(Source records)
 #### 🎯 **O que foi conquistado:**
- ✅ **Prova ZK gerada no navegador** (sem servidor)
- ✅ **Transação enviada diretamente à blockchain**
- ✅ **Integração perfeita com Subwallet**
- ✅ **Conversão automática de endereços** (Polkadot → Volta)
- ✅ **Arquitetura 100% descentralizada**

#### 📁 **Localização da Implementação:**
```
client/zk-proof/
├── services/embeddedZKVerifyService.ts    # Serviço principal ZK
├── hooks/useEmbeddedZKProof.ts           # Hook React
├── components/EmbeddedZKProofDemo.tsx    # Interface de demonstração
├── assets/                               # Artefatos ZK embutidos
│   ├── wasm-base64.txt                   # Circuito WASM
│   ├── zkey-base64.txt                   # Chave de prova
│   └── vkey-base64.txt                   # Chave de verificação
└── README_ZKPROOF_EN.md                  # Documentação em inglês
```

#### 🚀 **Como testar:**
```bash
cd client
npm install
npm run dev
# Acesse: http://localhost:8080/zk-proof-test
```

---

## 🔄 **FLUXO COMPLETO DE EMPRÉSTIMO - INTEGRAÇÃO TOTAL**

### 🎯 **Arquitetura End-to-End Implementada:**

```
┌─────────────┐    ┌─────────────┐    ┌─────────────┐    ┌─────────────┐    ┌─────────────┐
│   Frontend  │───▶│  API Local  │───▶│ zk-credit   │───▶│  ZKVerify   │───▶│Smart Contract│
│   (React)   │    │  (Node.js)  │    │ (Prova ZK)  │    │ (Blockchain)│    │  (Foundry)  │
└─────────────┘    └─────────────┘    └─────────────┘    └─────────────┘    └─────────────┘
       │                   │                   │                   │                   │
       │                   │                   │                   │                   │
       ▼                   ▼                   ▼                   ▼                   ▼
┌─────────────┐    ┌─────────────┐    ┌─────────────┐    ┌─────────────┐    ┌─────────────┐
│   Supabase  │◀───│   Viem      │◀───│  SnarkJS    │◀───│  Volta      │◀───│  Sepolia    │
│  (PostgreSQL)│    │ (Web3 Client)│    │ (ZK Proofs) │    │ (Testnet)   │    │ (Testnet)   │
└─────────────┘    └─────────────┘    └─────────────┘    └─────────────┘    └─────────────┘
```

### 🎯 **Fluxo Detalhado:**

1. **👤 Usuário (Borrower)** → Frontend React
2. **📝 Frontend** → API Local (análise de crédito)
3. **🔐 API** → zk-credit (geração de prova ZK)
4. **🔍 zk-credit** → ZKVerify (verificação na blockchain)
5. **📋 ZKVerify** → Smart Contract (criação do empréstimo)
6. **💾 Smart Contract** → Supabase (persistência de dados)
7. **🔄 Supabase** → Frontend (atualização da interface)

* _PROMPT_
Please restate, word for word, the lines of the entries that run from the first line through the one holding "### 🎯 **Fluxo Detalhado:**", and add nothing.

* _RESULT OF THIS TASK_
 #### 🎯 **O que foi conquistado:**
- ✅ **Prova ZK gerada no navegador** (sem servidor)
- ✅ **Transação enviada diretamente à blockchain**
- ✅ **Integração perfeita com Subwallet**
- ✅ **Conversão automática de endereços** (Polkadot → Volta)
- ✅ **Arquitetura 100% descentralizada**

#### 📁 **Localização da Implementação:**
```
client/zk-proof/
├── services/embeddedZKVerifyService.ts    # Serviço principal ZK
├── hooks/useEmbeddedZKProof.ts           # Hook React
├── components/EmbeddedZKProofDemo.tsx    # Interface de demonstração
├── assets/                               # Artefatos ZK embutidos
│   ├── wasm-base64.txt                   # Circuito WASM
│   ├── zkey-base64.txt                   # Chave de prova
│   └── vkey-base64.txt                   # Chave de verificação
└── README_ZKPROOF_EN.md                  # Documentação em inglês
```

#### 🚀 **Como testar:**
```bash
cd client
npm install
npm run dev
# Acesse: http://localhost:8080/zk-proof-test
```

---

## 🔄 **FLUXO COMPLETO DE EMPRÉSTIMO - INTEGRAÇÃO TOTAL**

### 🎯 **Arquitetura End-to-End Implementada:**

```
┌─────────────┐    ┌─────────────┐    ┌─────────────┐    ┌─────────────┐    ┌─────────────┐
│   Frontend  │───▶│  API Local  │───▶│ zk-credit   │───▶│  ZKVerify   │───▶│Smart Contract│
│   (React)   │    │  (Node.js)  │    │ (Prova ZK)  │    │ (Blockchain)│    │  (Foundry)  │
└─────────────┘    └─────────────┘    └─────────────┘    └─────────────┘    └─────────────┘
       │                   │                   │                   │                   │
       │                   │                   │                   │                   │
       ▼                   ▼                   ▼                   ▼                   ▼
┌─────────────┐    ┌─────────────┐    ┌─────────────┐    ┌─────────────┐    ┌─────────────┐
│   Supabase  │◀───│   Viem      │◀───│  SnarkJS    │◀───│  Volta      │◀───│  Sepolia    │
│  (PostgreSQL)│    │ (Web3 Client)│    │ (ZK Proofs) │    │ (Testnet)   │    │ (Testnet)   │
└─────────────┘    └─────────────┘    └─────────────┘    └─────────────┘    └─────────────┘
```

### 🎯 **Fluxo Detalhado:**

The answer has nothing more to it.